Peter Schaar: Ich hoffe, dass die Bemühungen um eine Reform des Europäischen Datenschutzrechts nicht ins Stocken geraten und vor allem, dass das Schutzniveau personenbezogener Daten in der Europäischen Union in den Verhandlungen nicht abgesenkt wird. Hier setze ich vor allem in das Europäische Parlament große Hoffnungen. In den letzten Tagen haben Mitglieder des Europäischen Parlaments, etwa der EVP-Abgeordnete Sean Kelly, sich für klare Grenzen bezüglich des Zugriffs staatlicher Stellen von Drittstaaten auf europäische Daten ausgesprochen. Ich bin deshalb optimistisch, dass es hierfür im Europäischen Parlament eine Mehrheit geben wird.

iRights.info: Berührt eigentlich die durch Prism offenkundig gewordene Problematik Ihrer Ansicht nach das in Deutschland verfassungsgerichtlich festgestellte Recht auf informationelle Selbstbestimmung? 

Peter Schaar: Selbstverständlich. Der Staat, die Bundesregierung, ist in der Pflicht, für den Schutz der Grundrechte zu sorgen, auch soweit deutsche Nutzer Internet-Dienste in Anspruch nehmen oder telefonieren. Das gilt sowohl für Daten, die auf deutschen Servern gespeichert werden als auch für solche, die im Rahmen der hier angebotenen Dienste anfallen. Auf keinen Fall dürften sich deutsche Behörden über die „Auslandsaufklärung“ anderer Staaten mit Informationen versorgen, an deren Erlangung sie durch deutsches Recht gehindert wären.
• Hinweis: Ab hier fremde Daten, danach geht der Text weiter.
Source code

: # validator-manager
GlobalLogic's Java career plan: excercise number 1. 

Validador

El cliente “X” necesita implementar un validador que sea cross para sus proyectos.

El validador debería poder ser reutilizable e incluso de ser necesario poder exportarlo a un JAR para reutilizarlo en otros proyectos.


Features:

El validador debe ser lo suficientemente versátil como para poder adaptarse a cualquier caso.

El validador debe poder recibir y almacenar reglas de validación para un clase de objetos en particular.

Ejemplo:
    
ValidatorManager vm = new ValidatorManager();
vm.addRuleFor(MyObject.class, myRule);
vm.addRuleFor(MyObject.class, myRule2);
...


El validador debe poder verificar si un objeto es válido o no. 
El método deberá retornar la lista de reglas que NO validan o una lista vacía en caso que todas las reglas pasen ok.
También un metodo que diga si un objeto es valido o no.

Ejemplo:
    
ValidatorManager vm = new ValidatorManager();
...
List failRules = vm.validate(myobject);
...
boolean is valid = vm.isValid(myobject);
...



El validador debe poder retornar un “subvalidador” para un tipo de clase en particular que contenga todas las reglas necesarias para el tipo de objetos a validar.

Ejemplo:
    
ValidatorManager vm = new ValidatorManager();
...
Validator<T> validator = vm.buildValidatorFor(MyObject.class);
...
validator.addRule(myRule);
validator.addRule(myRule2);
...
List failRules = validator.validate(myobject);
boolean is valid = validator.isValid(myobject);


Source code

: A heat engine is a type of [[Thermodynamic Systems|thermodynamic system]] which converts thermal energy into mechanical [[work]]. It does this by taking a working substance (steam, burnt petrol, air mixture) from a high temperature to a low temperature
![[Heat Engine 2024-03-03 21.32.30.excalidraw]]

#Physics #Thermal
iRights.info: Parallel zu Ihren Bemühungen um politische Entscheidungen fordern Sie auch „Angebote, die die Nutzer in die Lage versetzen, mit einfacher, handhabbarer, gleichwohl effizienter Verschlüsselungssoftware ihre Daten wirksamer schützen zu können“. Von wem sollen solche Angebote kommen, und wie wollen Sie den Wettbewerb für derlei Produkte oder Dienstleistungen anregen?

Peter Schaar: Vielen Bürgerinnen und Bürgern ist gar nicht bewusst, dass sie sensible Daten lieber verschlüsseln sollten. Insofern sehe ich meine Aufgabe darin, Sensibilität zu schaffen. Schon heute  gibt es ja Anbieter entsprechender Verschlüsselungssoftware. Stellen, wie das Bundesamt für Sicherheit in der Informationstechnik, die ja in den letzten Jahren finanziell und personell außerordentlich verstärkt wurden, sollten dafür sorgen, dass nutzerfreundliche und effektive Schutzsoftware bereitgestellt wird und sie sollten den Nutzern Hilfestellung leisten, wie sie Daten verschlüsseln und wie sie Internet-Angebote anonym nutzen können.

[Das Interview wurde schriftlich geführt.]

Peter Schaar ist diplomierter Volkswirt und seit 2003 Bundesbeauftragter für den Datenschutz, seit 2006 ist er auch Bundesbeauftragter für die Informationsfreiheit.